Scan the lines below; pull out those with "right".

* **Input data**
"""
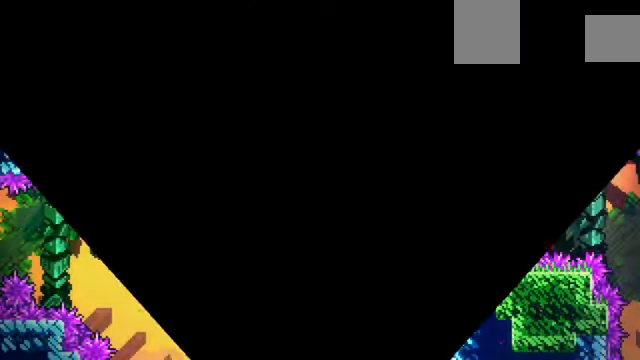
{"keys": ["z"], "events": []}
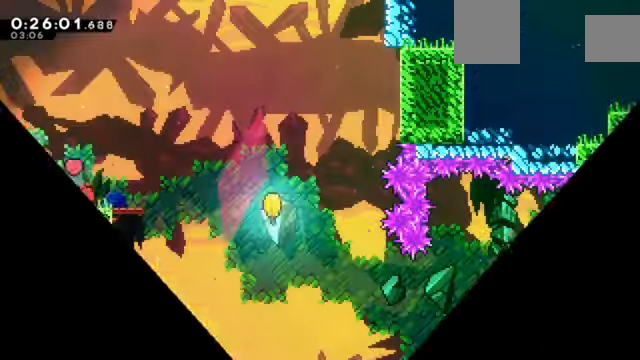
{"keys": ["right", "z"], "events": [[334, "down", "down"], [334, "right", "down"], [367, "x", "down"], [467, "down", "up"], [467, "x", "up"]]}
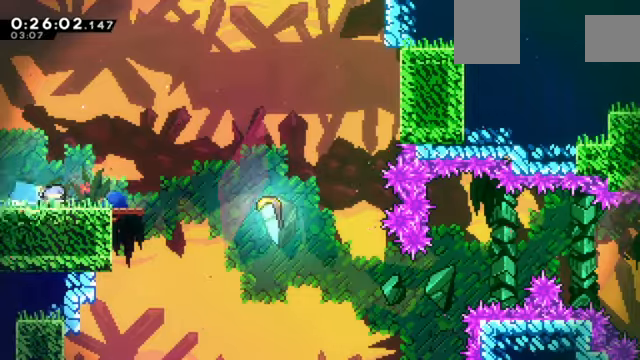
{"keys": ["down", "right"], "events": [[66, "c", "down"], [333, "c", "up"], [333, "down", "down"], [333, "x", "down"], [400, "z", "up"], [433, "x", "up"]]}
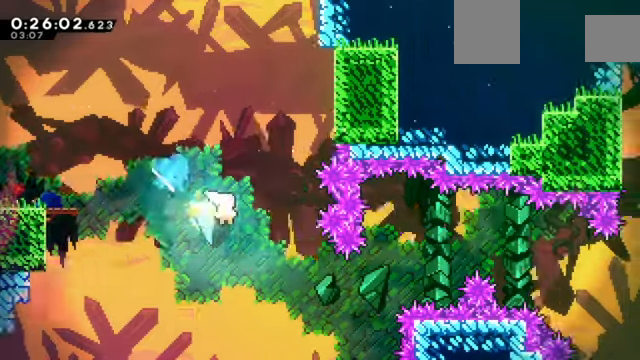
{"keys": ["right"], "events": [[400, "down", "up"]]}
"""
* **Solution to this task**
{"keys": ["right", "z"], "events": [[334, "down", "down"], [334, "right", "down"], [367, "x", "down"], [467, "down", "up"], [467, "x", "up"]]}
{"keys": ["down", "right"], "events": [[66, "c", "down"], [333, "c", "up"], [333, "down", "down"], [333, "x", "down"], [400, "z", "up"], [433, "x", "up"]]}
{"keys": ["right"], "events": [[400, "down", "up"]]}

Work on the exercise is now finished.